Fundraising for Cole Capital crawled to a halt in December 2014 after accounting irregularities were revealed within its parent company. The scandal resulted in an FBI investigation and the resignation of founder and chairman Nicholas Schorsch. According to VEREIT CEO Glenn Rufrano, his firm is in the process of “resuscitating” Cole Capital’s reputation and value.
“Cole, our investment management arm, because of the issues in 2014, could not raise capital because the broker-dealer network in these United States suspended selling any Cole product. On that front, we were almost zero in money raised in the first quarter of ’15. By the first quarter of ’16, we averaged $48 million a month. So we have very good progress in one year period of time. A short period of time, I would say. The reason for that is that the brand is so good,” Rufrano said during a company presentation for REITWeek.
The gains are modest compared to Cole Capital’s pre-crisis figures. The company raised $274.4 million, almost five times its currently monthly average, in December 2013 alone. Rufrano, a veteran real estate executive known for turning around troubled firms, said that Cole Capital is currently in recovery. After this phase comes monetization, the strategy for which will depend on the share price.
“It’s the shareholders’ asset. We should make that asset as valuable as possible first. That’s the phase that we’re in now. We don’t think we’re there yet, but we’ll get there over time. We’re only on the first phase of creating value for shareholders,” he said.“Once we get there, if the public market doesn’t value our investment management business in the share price, we will have no choice but to think about other ways to monetize it,” he said.

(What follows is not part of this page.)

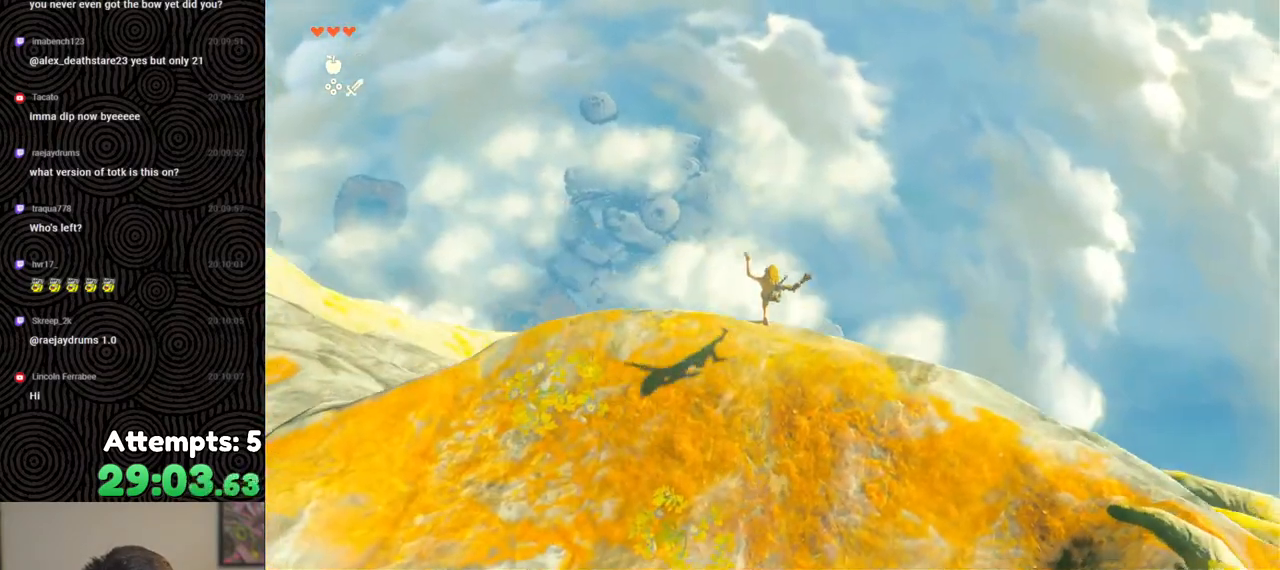
{"buttons": [], "left_stick": "up", "right_stick": "down", "events": [[317, "R1", "down"], [400, "R1", "up"]]}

Rufrano provided an abbreviated timeline for the process, estimating that investors will start to see gains as soon as later this year.
“It’s clearly through ’16 and then ’17. There’s a couple of reasons for that. The market is changing pretty dramatically in terms of the appetite and size. But this business, the non-traded REIT business, was as high as $20 billion in total market in 2013. It’s about $8 billion expected this year. We’ve got some room to grow in terms of market. It’s probably ’16 or ’17 before we see the full benefits,” he said.
Before the scandal, Cole Capital was set to be sold to RCS Capital, which was also headed by Schorsch. RCS abandoned the planned $700 million purchase as the financial irregularities became public.